Article (CONSEIL CONSTITUTIONNEL Saisine du Conseil constitutionnel en date du 28 décembre 1994, présentée par soixante députés, en application de l'article 61, alinéa 2, de la Constitution, et visée dans la décision no 94-358 DC)
A. - Sur la nature non législative d'une part importante
de la loi déférée
La dégradation profonde et constante du contenu normatif des lois votées par le Parlement français ne constitue certes pas un phénomène nouveau ni à vrai dire surprenant. L'honnêteté oblige du reste à admettre que dans son principe il a affecté l'oeuvre de majorités parlementaires diverses, tant les nécessités de l'explication politique peuvent, renforcées qu'elles sont par les « lois » du spectacle médiatique, contaminer la production législative authentique.
Pour autant, il est des degrés dans cette dérive, dont une part est probablement inéluctable mais dont l'expansion sans freins menace désormais de priver de tout sens la fonction même du législateur telle que la Constitution l'a voulue et organisée.
Or, à l'évidence, la loi déférée marque de ce point de vue un palier décisif dans la dissolution par évanescence du pouvoir législatif: la très grande majorité de ses articles, on hésite à utiliser le terme de « dispositions », se résument soit à des « affichages » politiques qui ne pourraient décemment figurer que dans un exposé des motifs, soit à des « commandes » de rapports qui devraient être décidées au mieux par un conseil de cabinet afin que leur communication puisse éclairer le Parlement de la République avant qu'il n'examine un projet de loi, soit enfin à des « auto-injonctions » inconstitutionnelles voire absurdes, le législateur s'évertuant à annoncer qu'il légiférera plus tard et prétendant définir le domaine de la loi future que le constituant y a déjà pourvu.
Les exposants n'ignorent naturellement pas que la jurisprudence constitutionnelle a, en d'autres temps, considéré comme simplement inopérantes des « dispositions » par lesquelles le législateur avait cru pouvoir se lier lui-même (Conseil constitutionnel no 82-142 DC du 27 juillet 1982, Rec. page 52), mais, on l'a dit, on assiste aujourd'hui à un phénomène d'une tout autre ampleur, à un véritable détournement de procédure qui dénature gravement l'exercice même du pouvoir législatif.
Aux termes formels de la Constitution, la loi (ou plus généralement la décision parlementaire assimilable à une loi) ne peut que fixer des règles ou déterminer des principes fondamentaux (art. 11, 34, 66, 72 à 76) ou encore donner au Président de la République (art. 11, 35, 36, 38 et 53) ou au Gouvernement (art. 35, 36 et 47) les autorisations nécessaires pour ratifier un traité, entamer des hostilités, prolonger l'état de siège, prendre des ordonnances ou encore percevoir des impositions et dépenser des crédits.
Au stade de méconnaissance de ces règles constitutionnelles où en sont arrivés le Gouvernement et sa majorité parlementaire, un coup d'arrêt jurisprudentiel s'impose pour faire respecter la définition de la loi par son objet, dans l'intérêt même de l'institution parlementaire.

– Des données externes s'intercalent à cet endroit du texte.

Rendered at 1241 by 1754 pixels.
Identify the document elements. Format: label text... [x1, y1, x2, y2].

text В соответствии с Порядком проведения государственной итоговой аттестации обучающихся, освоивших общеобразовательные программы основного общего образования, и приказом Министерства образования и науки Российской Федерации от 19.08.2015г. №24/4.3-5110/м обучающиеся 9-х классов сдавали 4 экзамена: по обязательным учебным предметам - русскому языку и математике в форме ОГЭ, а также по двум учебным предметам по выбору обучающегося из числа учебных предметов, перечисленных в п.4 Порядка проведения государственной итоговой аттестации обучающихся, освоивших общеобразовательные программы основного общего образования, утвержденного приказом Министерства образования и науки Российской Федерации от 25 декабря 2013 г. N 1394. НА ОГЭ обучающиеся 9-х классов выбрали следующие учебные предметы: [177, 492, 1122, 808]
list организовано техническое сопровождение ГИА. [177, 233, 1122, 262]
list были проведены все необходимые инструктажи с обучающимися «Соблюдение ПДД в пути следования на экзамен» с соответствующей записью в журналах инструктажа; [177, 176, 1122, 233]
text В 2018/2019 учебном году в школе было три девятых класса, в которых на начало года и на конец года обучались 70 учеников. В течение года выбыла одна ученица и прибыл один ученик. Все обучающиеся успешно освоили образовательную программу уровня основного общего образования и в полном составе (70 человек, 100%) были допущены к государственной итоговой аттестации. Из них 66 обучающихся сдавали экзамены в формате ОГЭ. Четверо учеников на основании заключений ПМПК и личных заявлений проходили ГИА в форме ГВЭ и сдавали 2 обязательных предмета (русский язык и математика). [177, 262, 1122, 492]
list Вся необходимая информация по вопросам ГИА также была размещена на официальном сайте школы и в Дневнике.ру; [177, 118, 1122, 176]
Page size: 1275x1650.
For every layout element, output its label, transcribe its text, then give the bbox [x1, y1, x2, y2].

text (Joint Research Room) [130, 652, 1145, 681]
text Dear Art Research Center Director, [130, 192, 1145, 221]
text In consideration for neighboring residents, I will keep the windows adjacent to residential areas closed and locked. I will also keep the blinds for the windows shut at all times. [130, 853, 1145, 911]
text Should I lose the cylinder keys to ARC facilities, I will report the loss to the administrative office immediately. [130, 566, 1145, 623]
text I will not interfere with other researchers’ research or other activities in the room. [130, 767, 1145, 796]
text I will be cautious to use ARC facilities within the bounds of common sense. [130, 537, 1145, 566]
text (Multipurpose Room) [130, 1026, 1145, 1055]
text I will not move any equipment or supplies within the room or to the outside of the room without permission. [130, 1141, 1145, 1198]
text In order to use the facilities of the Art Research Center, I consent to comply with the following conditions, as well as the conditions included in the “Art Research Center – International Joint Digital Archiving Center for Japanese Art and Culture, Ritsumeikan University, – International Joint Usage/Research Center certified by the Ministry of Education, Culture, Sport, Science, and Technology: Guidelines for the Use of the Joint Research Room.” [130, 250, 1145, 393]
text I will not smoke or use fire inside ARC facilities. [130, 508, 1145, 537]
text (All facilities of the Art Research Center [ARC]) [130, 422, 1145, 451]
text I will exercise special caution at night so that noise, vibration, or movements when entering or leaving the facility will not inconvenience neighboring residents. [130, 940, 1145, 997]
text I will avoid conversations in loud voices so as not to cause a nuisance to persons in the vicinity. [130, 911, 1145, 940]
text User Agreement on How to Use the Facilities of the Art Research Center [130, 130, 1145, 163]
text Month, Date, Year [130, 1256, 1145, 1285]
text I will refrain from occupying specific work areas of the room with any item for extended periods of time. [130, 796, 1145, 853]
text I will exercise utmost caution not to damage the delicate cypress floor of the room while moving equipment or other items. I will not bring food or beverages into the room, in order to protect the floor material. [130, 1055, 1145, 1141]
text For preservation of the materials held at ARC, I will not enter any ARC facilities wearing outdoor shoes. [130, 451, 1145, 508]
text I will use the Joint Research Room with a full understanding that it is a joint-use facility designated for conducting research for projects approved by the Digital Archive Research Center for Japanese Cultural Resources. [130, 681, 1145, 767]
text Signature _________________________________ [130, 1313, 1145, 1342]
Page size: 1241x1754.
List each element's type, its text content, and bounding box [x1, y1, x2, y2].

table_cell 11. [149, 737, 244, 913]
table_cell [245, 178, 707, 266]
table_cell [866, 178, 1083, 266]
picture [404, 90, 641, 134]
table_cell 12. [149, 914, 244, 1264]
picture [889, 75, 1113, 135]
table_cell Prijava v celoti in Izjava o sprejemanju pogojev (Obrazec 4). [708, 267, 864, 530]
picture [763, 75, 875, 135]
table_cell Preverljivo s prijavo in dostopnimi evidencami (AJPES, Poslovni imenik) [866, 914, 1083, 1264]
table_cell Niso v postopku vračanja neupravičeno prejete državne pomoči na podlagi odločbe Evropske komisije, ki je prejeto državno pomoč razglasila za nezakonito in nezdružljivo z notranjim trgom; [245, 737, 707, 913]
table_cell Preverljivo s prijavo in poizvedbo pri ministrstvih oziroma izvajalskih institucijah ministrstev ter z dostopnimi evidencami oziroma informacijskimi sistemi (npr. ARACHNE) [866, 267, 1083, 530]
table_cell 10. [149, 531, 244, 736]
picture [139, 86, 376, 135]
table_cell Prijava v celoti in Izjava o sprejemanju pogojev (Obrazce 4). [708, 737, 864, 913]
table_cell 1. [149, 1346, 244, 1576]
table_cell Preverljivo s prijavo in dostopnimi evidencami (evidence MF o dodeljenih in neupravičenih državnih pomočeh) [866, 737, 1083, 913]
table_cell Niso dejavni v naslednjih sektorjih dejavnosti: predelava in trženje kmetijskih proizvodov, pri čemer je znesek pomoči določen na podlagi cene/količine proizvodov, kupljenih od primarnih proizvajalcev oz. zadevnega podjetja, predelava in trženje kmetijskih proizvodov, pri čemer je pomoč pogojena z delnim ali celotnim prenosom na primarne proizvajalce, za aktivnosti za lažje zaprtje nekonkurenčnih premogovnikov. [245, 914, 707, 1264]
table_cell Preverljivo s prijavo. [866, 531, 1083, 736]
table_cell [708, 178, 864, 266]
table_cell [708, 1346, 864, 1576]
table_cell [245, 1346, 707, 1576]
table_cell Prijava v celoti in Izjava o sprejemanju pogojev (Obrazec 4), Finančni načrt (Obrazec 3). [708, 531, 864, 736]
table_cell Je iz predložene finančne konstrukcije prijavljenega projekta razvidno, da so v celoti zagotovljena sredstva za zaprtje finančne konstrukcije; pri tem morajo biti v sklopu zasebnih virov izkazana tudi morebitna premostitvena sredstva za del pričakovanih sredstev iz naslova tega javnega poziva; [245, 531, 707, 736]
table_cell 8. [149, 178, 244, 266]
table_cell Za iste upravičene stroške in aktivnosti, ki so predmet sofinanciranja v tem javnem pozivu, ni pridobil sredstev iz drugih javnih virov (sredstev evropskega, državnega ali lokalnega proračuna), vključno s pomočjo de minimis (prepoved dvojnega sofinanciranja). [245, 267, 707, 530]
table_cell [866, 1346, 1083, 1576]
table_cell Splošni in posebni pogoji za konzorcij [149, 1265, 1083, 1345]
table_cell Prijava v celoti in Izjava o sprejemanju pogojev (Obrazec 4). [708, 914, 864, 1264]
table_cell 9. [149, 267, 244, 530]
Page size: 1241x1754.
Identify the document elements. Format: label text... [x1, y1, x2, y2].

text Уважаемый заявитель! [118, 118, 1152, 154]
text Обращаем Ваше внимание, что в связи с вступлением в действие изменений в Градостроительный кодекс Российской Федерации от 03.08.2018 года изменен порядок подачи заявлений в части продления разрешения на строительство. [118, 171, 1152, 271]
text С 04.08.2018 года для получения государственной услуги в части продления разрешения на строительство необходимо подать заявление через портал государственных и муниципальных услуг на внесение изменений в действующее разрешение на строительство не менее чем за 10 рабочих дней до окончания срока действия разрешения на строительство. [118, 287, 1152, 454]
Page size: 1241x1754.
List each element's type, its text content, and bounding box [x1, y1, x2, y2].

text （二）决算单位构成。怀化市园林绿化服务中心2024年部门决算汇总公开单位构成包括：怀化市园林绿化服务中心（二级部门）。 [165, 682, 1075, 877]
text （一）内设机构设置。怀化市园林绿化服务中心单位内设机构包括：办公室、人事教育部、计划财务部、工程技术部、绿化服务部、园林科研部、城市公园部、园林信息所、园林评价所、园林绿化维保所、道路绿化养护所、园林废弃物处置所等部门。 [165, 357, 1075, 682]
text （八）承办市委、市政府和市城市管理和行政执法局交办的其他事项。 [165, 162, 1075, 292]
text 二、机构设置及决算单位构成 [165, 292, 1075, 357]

Or, à la différence de la délimitation matérielle des domaines législatif et réglementaire (voir Conseil constitutionnel no 82-143 DC du 30 juillet 1982, Rec. page 57), le contrôle du respect de cette définition n'est l'objet d'aucune procédure de saisine du Conseil constitutionnel autre que celle de l'article 61 de la Constitution, ce qui rend indiscutable la recevabilité du moyen et situe du même coup l'enjeu du contrôle que les exposants souhaiteraient voir opérer en cette exemplaire espèce.